- **YOUR GOAL**
Copy the items word for word, from the start through the line containing "Romain 16210", including both ends. Leave the pictures out of your answer.

(Extracted page text data)
============================================================

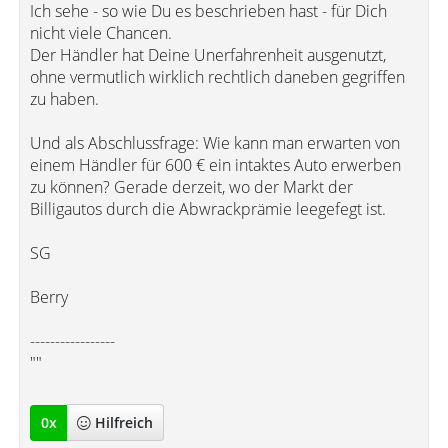
Ich sehe - so wie Du es beschrieben hast - für Dich
nicht viele Chancen.
Der Händler hat Deine Unerfahrenheit ausgenutzt,
ohne vermutlich wirklich rechtlich daneben gegriffen
zu haben.
Und als Abschlussfrage: Wie kann man erwarten von
einem Händler für 600 € ein intaktes Auto erwerben
zu können? Gerade derzeit, wo der Markt der
Billigautos durch die Abwrackprämie leegefegt ist.
SG
Berry
-----------------
""
0
x
Hilfreich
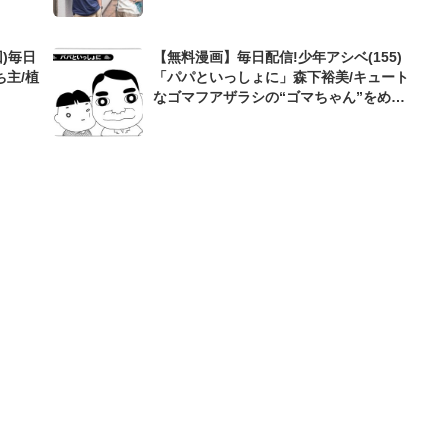
)毎日
【無料漫画】毎日配信!少年アシベ(155)
ち主/植
「パパといっしょに」森下裕美/キュート
なゴマフアザラシの“ゴマちゃん”をめぐ
る名作ギャグ4コマ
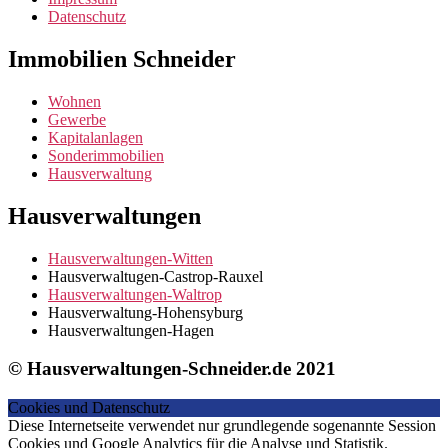
Datenschutz
Immobilien Schneider
Wohnen
Gewerbe
Kapitalanlagen
Sonderimmobilien
Hausverwaltung
Hausverwaltungen
Hausverwaltungen-Witten
Hausverwaltugen-Castrop-Rauxel
Hausverwaltungen-Waltrop
Hausverwaltung-Hohensyburg
Hausverwaltungen-Hagen
© Hausverwaltungen-Schneider.de 2021
Cookies und Datenschutz
Diese Internetseite verwendet nur grundlegende sogenannte Session
Cookies und Google Analytics für die Analyse und Statistik.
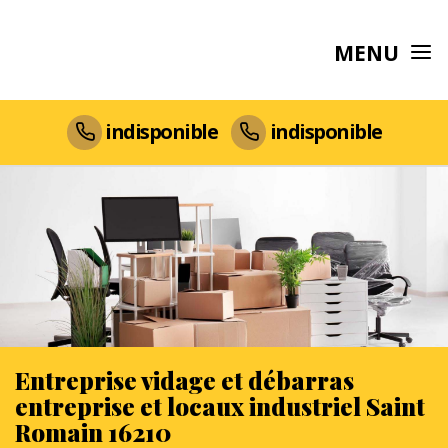
MENU
indisponible
indisponible
Entreprise vidage et débarras
entreprise et locaux industriel Saint
Romain 16210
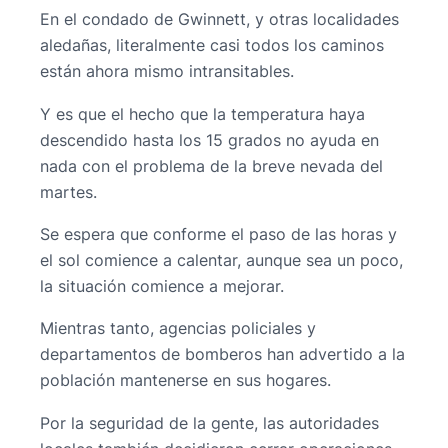
En el condado de Gwinnett, y otras localidades
aledañas, literalmente casi todos los caminos
están ahora mismo intransitables.
Y es que el hecho que la temperatura haya
descendido hasta los 15 grados no ayuda en
nada con el problema de la breve nevada del
martes.
Se espera que conforme el paso de las horas y
el sol comience a calentar, aunque sea un poco,
la situación comience a mejorar.
Mientras tanto, agencias policiales y
departamentos de bomberos han advertido a la
población mantenerse en sus hogares.
Por la seguridad de la gente, las autoridades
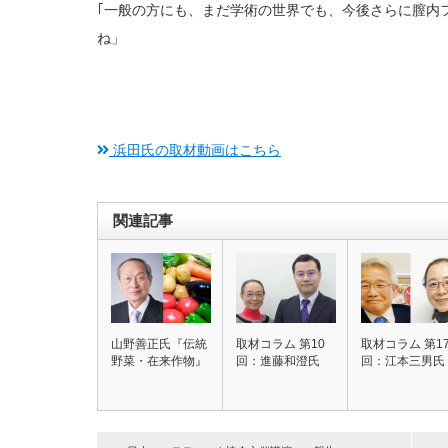
｢一般の方にも、まだ学術の世界でも、今後さらに膣内
ね」
浜田氏の取材動画はこちら
関連記事
山野善正氏『伝統
取材コラム 第10
取材コラム 第1
野菜・在来作物』
回：進藤和澄氏
回：江本三男氏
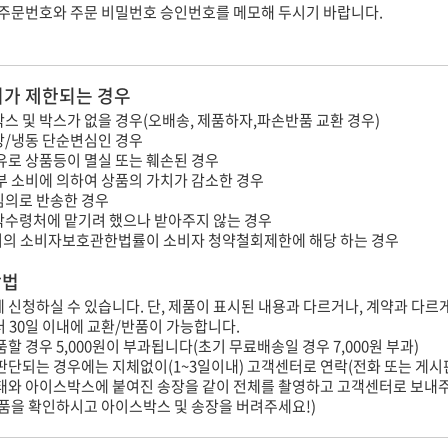
 주문번호와 주문 비밀번호 승인번호를 메모해 두시기 바랍니다.
가 제한되는 경우
스 및 박스가 없을 경우(오배송, 제품하자,파손반품 교환 경우)
장/냉동 단순변심인 경우
유로 상품등이 멸실 또는 훼손된 경우
부 소비에 의하여 상품의 가치가 감소한 경우
임의로 반송한 경우
탁수령처에 맡기려 했으나 받아주지 않는 경우
의 소비자보호관한법률이 소비자 청약철회제한에 해당 하는 경우
방법
내에 신청하실 수 있습니다. 단, 제품이 표시된 내용과 다르거나, 계약과 다르
터 30일 이내에 교환/반품이 가능합니다.
할 경우 5,000원이 부과됩니다(초기 무료배송일 경우 7,000원 부과)
판단되는 경우에는 지체없이(1~3일이내) 고객센터로 연락(전화 또는 게시
상태와 아이스박스에 붙여진 송장을 같이 전체를 촬영하고 고객센터로 보내
제품을 확인하시고 아이스박스 및 송장을 버려주세요!)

============================================================

- **EXERCISE OUTPUT**
Ich sehe - so wie Du es beschrieben hast - für Dich
nicht viele Chancen.
Der Händler hat Deine Unerfahrenheit ausgenutzt,
ohne vermutlich wirklich rechtlich daneben gegriffen
zu haben.
Und als Abschlussfrage: Wie kann man erwarten von
einem Händler für 600 € ein intaktes Auto erwerben
zu können? Gerade derzeit, wo der Markt der
Billigautos durch die Abwrackprämie leegefegt ist.
SG
Berry
-----------------
""
0
x
Hilfreich
)毎日
【無料漫画】毎日配信!少年アシベ(155)
ち主/植
「パパといっしょに」森下裕美/キュート
なゴマフアザラシの“ゴマちゃん”をめぐ
る名作ギャグ4コマ
Datenschutz
Immobilien Schneider
Wohnen
Gewerbe
Kapitalanlagen
Sonderimmobilien
Hausverwaltung
Hausverwaltungen
Hausverwaltungen-Witten
Hausverwaltugen-Castrop-Rauxel
Hausverwaltungen-Waltrop
Hausverwaltung-Hohensyburg
Hausverwaltungen-Hagen
© Hausverwaltungen-Schneider.de 2021
Cookies und Datenschutz
Diese Internetseite verwendet nur grundlegende sogenannte Session
Cookies und Google Analytics für die Analyse und Statistik.
MENU
indisponible
indisponible
Entreprise vidage et débarras
entreprise et locaux industriel Saint
Romain 16210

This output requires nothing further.